Now you can avoid currency exchange fees when you:

  • Buy the ETF
  • Sell the ETF
  • Receive cash distributions from the ETF. These distributions are mainly the dividends from all the underlying US Stocks. 

This method reduces your stress and money as you no longer have to exchange or currency exchange fees. You don’t need a USD side to your TFSA, and you can stop scratching your head about Norbert’s gambit.

Canadian Listed ETFs: How Do They Work?

Some Canadian-listed ETFs hold the US Stocks directly. VFV is a good example – it directly holds the 500 stocks on the S&P500. Other ETFs hold the US ETF, and the US-listed ETF holds the stocks directly. An example is VEE

My favorite index ETFs are those that track the total market. These guys give exposure to the entire US market, by holding the thousands of underlying stocks that make up the U.S. stock market. Examples of Canadian-listed Total US Market ETFs include VUN and ITOT.

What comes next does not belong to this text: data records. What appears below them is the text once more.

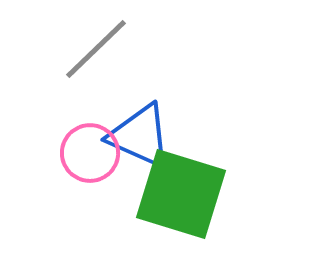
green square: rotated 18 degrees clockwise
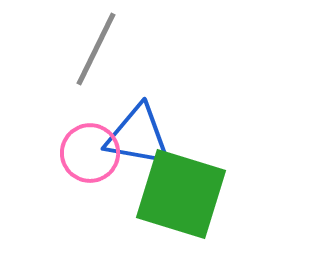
gray line: rotated 20 degrees counterclockwise
blue triangle: moved 2 px left; rotated 14 degrees counterclockwise
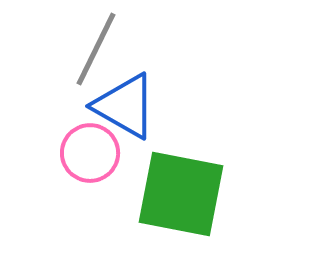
blue triangle: moved 13 px left, 30 px up; rotated 20 degrees clockwise
green square: rotated 6 degrees counterclockwise
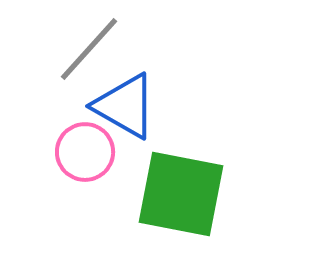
gray line: moved 7 px left; rotated 16 degrees clockwise
pink circle: moved 5 px left, 1 px up
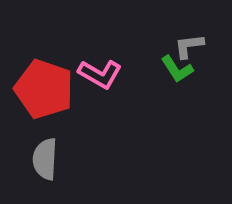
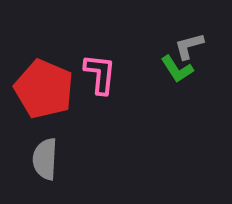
gray L-shape: rotated 8 degrees counterclockwise
pink L-shape: rotated 114 degrees counterclockwise
red pentagon: rotated 4 degrees clockwise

Index investing will likely result in better returns, with fewer demands on your time. You can read more at this post about Index Investing: A Simple Way to Invest in Stocks. 

Canadian Listed ETFs: Fees

The downside is that the Canadian listed ETFs have a higher expense ratio than their US equivalents. For example, both VFV and VOO track the S&P500. VFV has an MER of 0.08%, while VOO has an MER of 0.03%.

Both MERs are tiny and not worth optimizing unless you have millions of dollars invested.

Canadian Listed ETFs: Withholding Taxes

Withholding taxes still apply to Canadian listed ETFs, but you won’t see the withholding tax removed when the dividend hits your account. The taxes are already withheld by the fund. 

This is why the dividend yield of the Canadian-listed ETF will be about 15% lower than the dividend yield of the same US-listed ETF.

For example, VEE is a Canadian-listed ETF that holds the US listed ETF  VWO. The US-listed ETF VWO holds thousands of Emerging Market stocks. 

Let’s have a look at the dividend yield of both: 

VWO Distribution yield: 2.63%

VEE Distribution Yield: 2.16%

The yield on VEE is lower than VWO because VEE already captures the 15% withholding tax. VWO’s dividend is quoted before withholding taxes are removed. 


  • Any US Stock or US ETF that is listed on a US exchange must be purchased in USD. A currency exchange must occur. 
  • Most brokerages allow you to open a “USD Side” in your TFSA. From here you can buy and sell US securities in USD. Dividends come in as USD cash. 
  • No matter how you slice it, you can’t get away from the 15% withholding tax on dividends from US listed stocks & ETFs in a TFSA.  
  • Unless you use Norbert’s Gambit, you have to exchange currency and pay the 1% to 2% exchange fee to move cash to the USD side of the TFSA. 
  • Canadian Listed index ETFs are a simple way to save on currency exchange. You still pay a 15% withholding tax on dividends from the underlying stocks.